[Stored entries]
__________

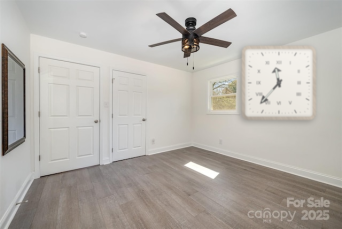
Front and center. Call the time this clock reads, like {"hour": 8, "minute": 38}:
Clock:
{"hour": 11, "minute": 37}
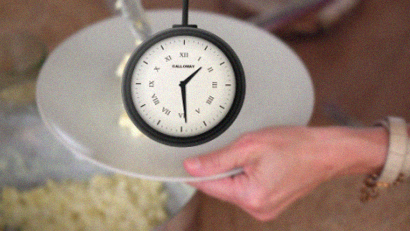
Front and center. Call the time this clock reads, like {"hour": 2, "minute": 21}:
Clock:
{"hour": 1, "minute": 29}
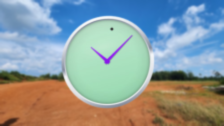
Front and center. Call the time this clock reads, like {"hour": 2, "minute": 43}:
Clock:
{"hour": 10, "minute": 6}
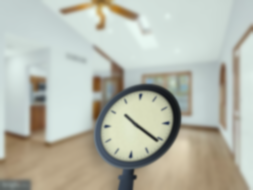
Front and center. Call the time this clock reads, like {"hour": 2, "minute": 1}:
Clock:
{"hour": 10, "minute": 21}
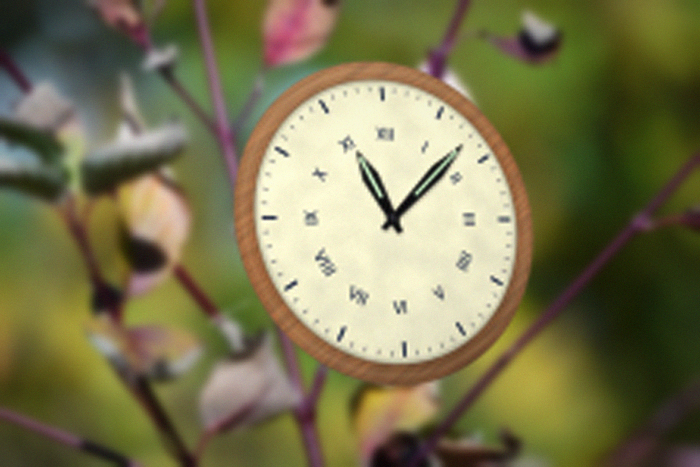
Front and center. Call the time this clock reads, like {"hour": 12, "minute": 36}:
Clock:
{"hour": 11, "minute": 8}
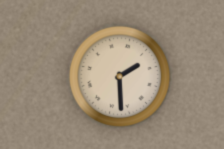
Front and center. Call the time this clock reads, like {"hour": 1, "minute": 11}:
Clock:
{"hour": 1, "minute": 27}
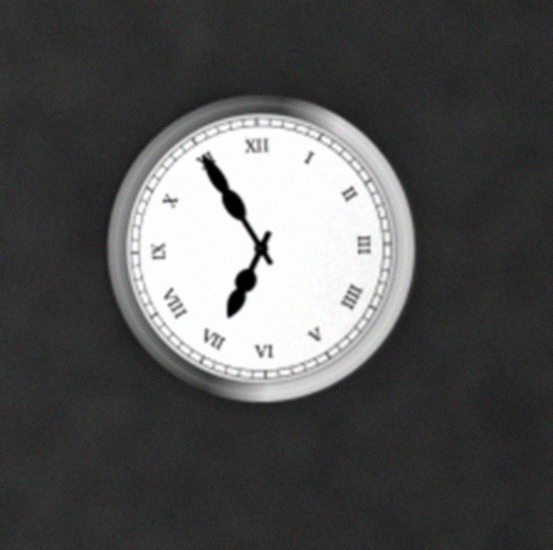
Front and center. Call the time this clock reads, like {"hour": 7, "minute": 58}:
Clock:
{"hour": 6, "minute": 55}
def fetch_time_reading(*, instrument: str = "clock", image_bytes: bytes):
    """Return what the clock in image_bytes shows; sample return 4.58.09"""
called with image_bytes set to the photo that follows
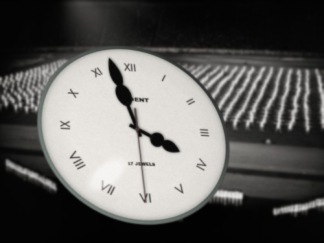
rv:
3.57.30
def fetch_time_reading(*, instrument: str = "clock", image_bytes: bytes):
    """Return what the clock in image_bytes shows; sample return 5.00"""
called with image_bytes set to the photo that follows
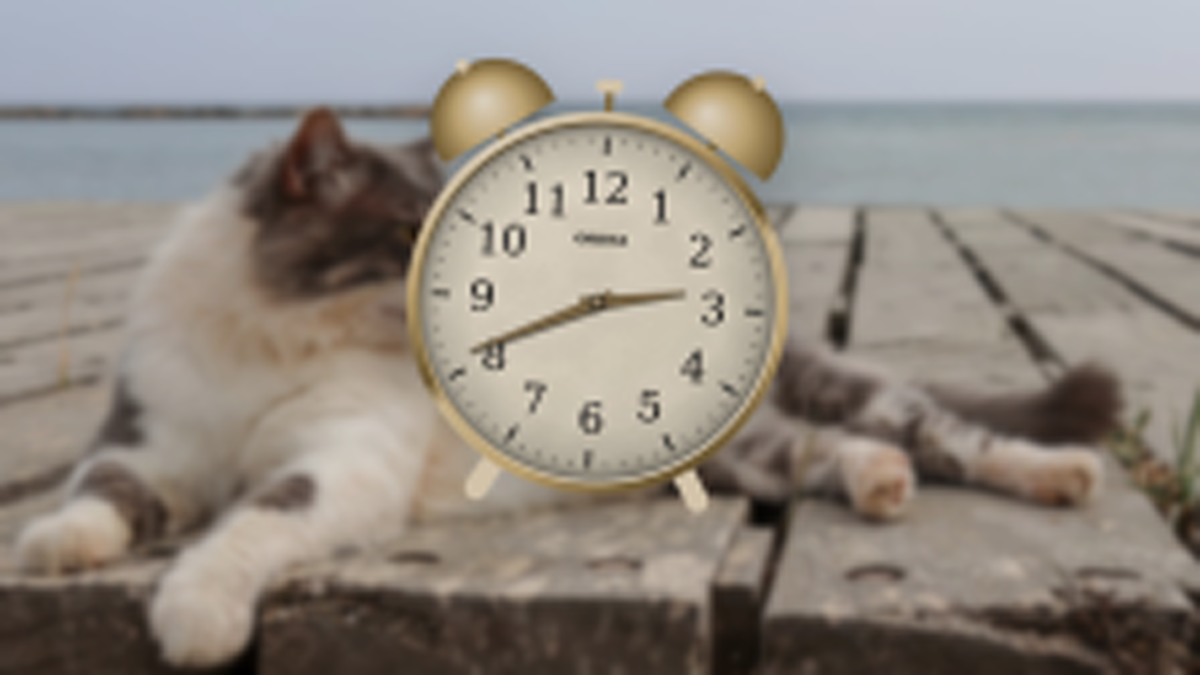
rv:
2.41
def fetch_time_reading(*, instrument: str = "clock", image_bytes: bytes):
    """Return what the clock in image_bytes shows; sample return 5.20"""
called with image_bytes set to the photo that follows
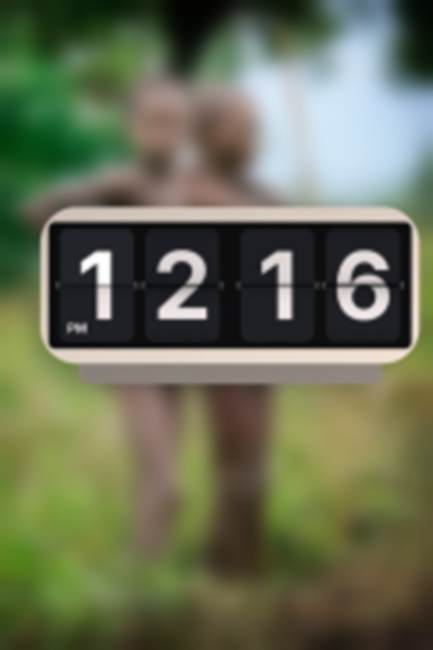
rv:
12.16
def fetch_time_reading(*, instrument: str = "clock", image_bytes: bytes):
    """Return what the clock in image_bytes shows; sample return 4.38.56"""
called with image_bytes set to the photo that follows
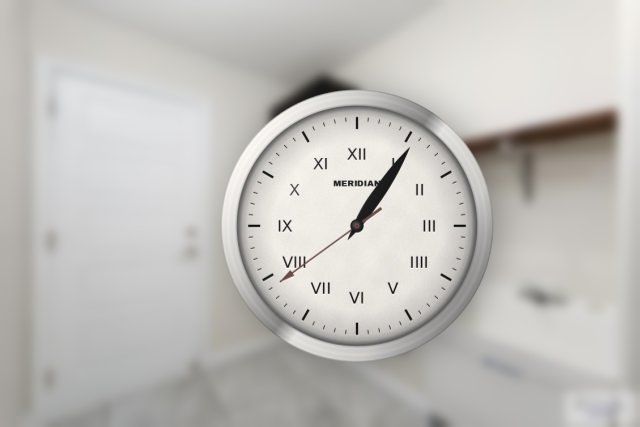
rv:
1.05.39
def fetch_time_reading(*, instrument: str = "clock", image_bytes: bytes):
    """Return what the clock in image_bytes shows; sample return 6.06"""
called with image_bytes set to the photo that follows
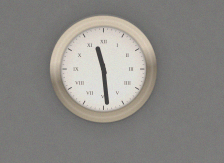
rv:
11.29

__________

_Problem details_: Pick out every line in the rows above that contains the word "what". Treat uppercase and lowercase letters as different.

_Solution to this exercise_:
    """Return what the clock in image_bytes shows; sample return 4.58.09"""
    """Return what the clock in image_bytes shows; sample return 5.00"""
    """Return what the clock in image_bytes shows; sample return 5.20"""
    """Return what the clock in image_bytes shows; sample return 4.38.56"""
    """Return what the clock in image_bytes shows; sample return 6.06"""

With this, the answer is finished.